Qui sont les partisans de Donald Trump qui ont pris d’assaut le Capitole des États-Unis le 6 janvier dernier ? Le politologue de l’Université de Chicago Robert Pape a tenté de répondre à cette question en analysant avec son équipe le profil de 677 des quelque 700 personnes arrêtées pendant et après l’attaque. Il a également conçu deux grands sondages nationaux pour mesurer le sentiment insurrectionnel aux États-Unis. La Presse s’est entretenue avec lui.

Q. Quelle est la conclusion la plus importante de votre analyse ?

R. La chose la plus importante à savoir est que le mouvement insurrectionnel est un mouvement grand public. La plupart du temps, nous avons l’habitude de considérer l’extrémisme de droite comme un mouvement marginal. Nous avons l’habitude de penser à la violence des skinheads. Nous avons l’habitude de penser à la violence des groupes de miliciens. Cette violence existe. Mais elle ne représente pas ce qui s’est passé, en grande partie, le 6 janvier.

Q. Que voulez-vous dire ?

R. Notre analyse révèle que plus de la moitié des individus arrêtés sont des chefs d’entreprise, des PDG, des cols blancs comme des médecins, des avocats et des architectes. Seuls 7 % d’entre eux étaient au chômage au moment où ils ont pris d’assaut le Capitole, ce qui était proche de la moyenne nationale. Le profil économique était donc très différent du profil économique habituel des extrémistes de droite. Et seuls 13 % de ceux qui ont été arrêtés étaient membres de groupes extrémistes comme les Oath Keepers ou les Proud Boys.

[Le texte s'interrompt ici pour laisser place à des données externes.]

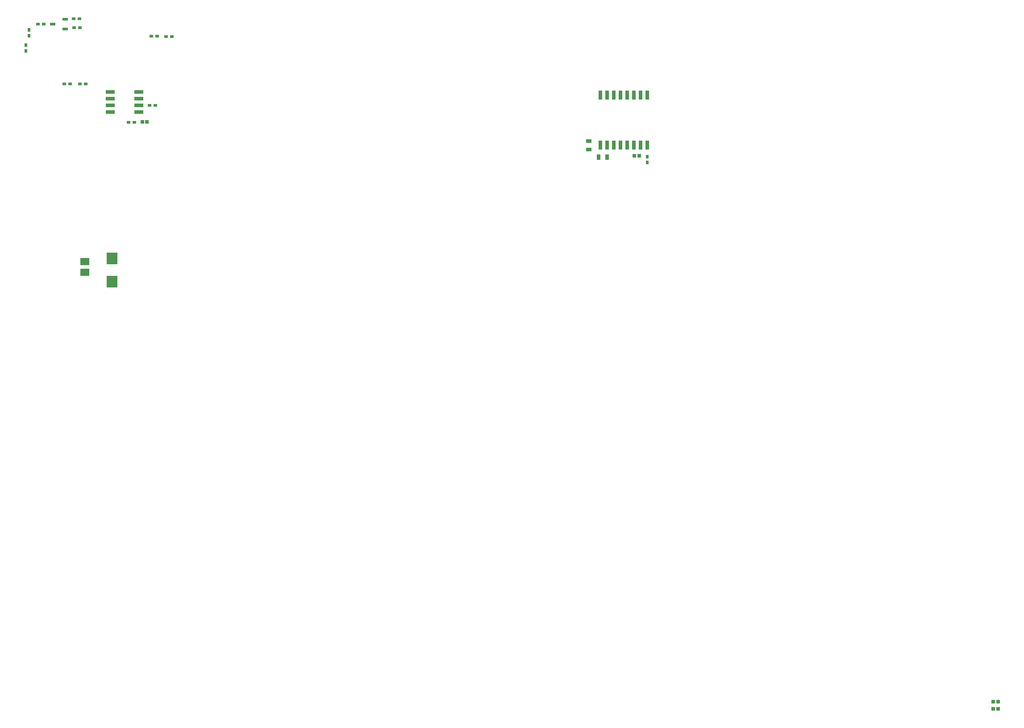
<source format=gbp>
G04*
G04 #@! TF.GenerationSoftware,Altium Limited,Altium Designer,20.2.4 (192)*
G04*
G04 Layer_Color=128*
%FSLAX24Y24*%
%MOIN*%
G70*
G04*
G04 #@! TF.SameCoordinates,88804F16-18CD-4051-863E-DBC97BB31399*
G04*
G04*
G04 #@! TF.FilePolarity,Positive*
G04*
G01*
G75*
%ADD19R,0.0315X0.0394*%
%ADD22R,0.0236X0.0276*%
%ADD28R,0.0276X0.0236*%
%ADD29R,0.0394X0.0236*%
%ADD32R,0.0394X0.0315*%
%ADD118R,0.0256X0.0252*%
%ADD119R,0.0256X0.0709*%
%ADD120R,0.0701X0.0283*%
%ADD121R,0.0654X0.0567*%
%ADD122R,0.0846X0.0866*%
D19*
X47841Y51850D02*
D03*
X48471D02*
D03*
D22*
X51471Y51433D02*
D03*
Y51867D02*
D03*
X5315Y60925D02*
D03*
Y61358D02*
D03*
X5079Y60197D02*
D03*
Y59764D02*
D03*
D28*
X5965Y61772D02*
D03*
X6398D02*
D03*
X8661Y61496D02*
D03*
X9094D02*
D03*
X9076Y62165D02*
D03*
X8643D02*
D03*
X8366Y57323D02*
D03*
X7933D02*
D03*
X9114D02*
D03*
X9547D02*
D03*
X12755Y54438D02*
D03*
X13188D02*
D03*
X14738Y55700D02*
D03*
X14305D02*
D03*
X15551Y60827D02*
D03*
X15984D02*
D03*
X14882Y60866D02*
D03*
X14449D02*
D03*
D29*
X7992Y61398D02*
D03*
Y62146D02*
D03*
X7087Y61772D02*
D03*
D32*
X47121Y53050D02*
D03*
Y52420D02*
D03*
D118*
X77313Y11181D02*
D03*
X77677D02*
D03*
X77313Y10630D02*
D03*
X77677D02*
D03*
X50511Y51950D02*
D03*
X50876D02*
D03*
X13757Y54472D02*
D03*
X14121D02*
D03*
D119*
X47971Y56460D02*
D03*
X48471D02*
D03*
X48971D02*
D03*
X49471D02*
D03*
X49971D02*
D03*
X50471D02*
D03*
X50971D02*
D03*
X51471D02*
D03*
Y52740D02*
D03*
X50971D02*
D03*
X50471D02*
D03*
X49971D02*
D03*
X49471D02*
D03*
X48971D02*
D03*
X48471D02*
D03*
X47971D02*
D03*
D120*
X13507Y55200D02*
D03*
Y55700D02*
D03*
Y56200D02*
D03*
Y56700D02*
D03*
X11371D02*
D03*
Y56200D02*
D03*
Y55700D02*
D03*
Y55200D02*
D03*
D121*
X9471Y43250D02*
D03*
Y44030D02*
D03*
D122*
X11521Y44282D02*
D03*
Y42550D02*
D03*
M02*

</source>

Q. Qu’en est-il des anciens combattants ?

R. Quinze pour cent des personnes arrêtées sont des vétérans de l’armée. En comparaison, 10 % de la population américaine est constituée d’anciens combattants. Et vous devez savoir que dans les évènements de violence impliquant l’extrême droite, nous voyons habituellement 40 % de vétérans militaires. Ces 15 % sont importants, car ils ont des compétences létales. Mais cela aussi reflète davantage le courant dominant que le profil habituel de l’extrémisme de droite.

Q. Que pouvez-vous dire du profil démographique des individus arrêtés ?

R. En ce qui concerne le sexe et la race, ils correspondent au profil des extrémistes de droite. Sur près de 700 personnes arrêtées le 6 janvier, 93 % sont blanches. Et 85 % d’entre elles sont des hommes, ce qui correspond là encore au schéma habituel des extrémistes de droite. Mais les similitudes s’arrêtent là.

Q. Qu’avez-vous découvert concernant l’endroit d’où viennent les insurgés ?

R. Plus de la moitié d’entre eux, soit 52 %, viennent de comtés gagnés par Joe Biden lors de l’élection présidentielle de 2020. Cela signifie qu’ils viennent de San Francisco, de Los Angeles, de Chicago, de New York, de Philadelphie, de Houston, de Dallas. Ils viennent surtout des grandes zones urbaines où les démocrates gagnent facilement. Ils ne viennent pas principalement de l’Amérique rurale ou de la partie la plus rouge de l’Amérique.

Q. C’est quand même étonnant. Quelle est votre explication ?

R. La principale caractéristique des comtés qui ont envoyé le plus d’insurgés est le fait que le comté a perdu une partie de sa population blanche. Plus un comté perd sa population blanche non hispanique, plus il est probable qu’il a envoyé un insurgé le 6 janvier 2021.

Q. La question raciale a donc joué un rôle clé dans l’attaque du Capitole ?

R. Nous avons des dirigeants politiques et des gens dans les médias qui ont adopté une théorie du complot de la droite appelée le « Grand Remplacement », qui était naguère une idée marginale. Cette théorie affirme que les droits des Blancs sont en train d’être supplantés par ceux des minorités, que le Parti démocrate ouvre délibérément les portes aux étrangers afin qu’ils puissent modifier l’électorat et écraser la majorité blanche aux États-Unis. Je ne pense pas qu’il faille s’étonner que les personnes recevant ces messages deviennent enragées.

Q. Les Américains doivent-ils craindre que cette rage engendre encore plus de violence ?

R. Nous avons commandé une vaste enquête nationale qui démontre que 8 % des adultes américains, soit 21 millions de personnes, sont d’accord pour dire, d’une part, que Biden a volé l’élection présidentielle de 2020 et est un président illégitime et, d’autre part, que le recours à la force pour rétablir Trump dans ses fonctions est justifié. Pour comprendre ce que cela signifie, il est préférable d’utiliser l’analogie d’un incendie de forêt. Ces 21 millions de personnes représentent le petit bois sec du pays, le matériau combustible qui peut être déclenché par un coup de foudre ou une étincelle politique.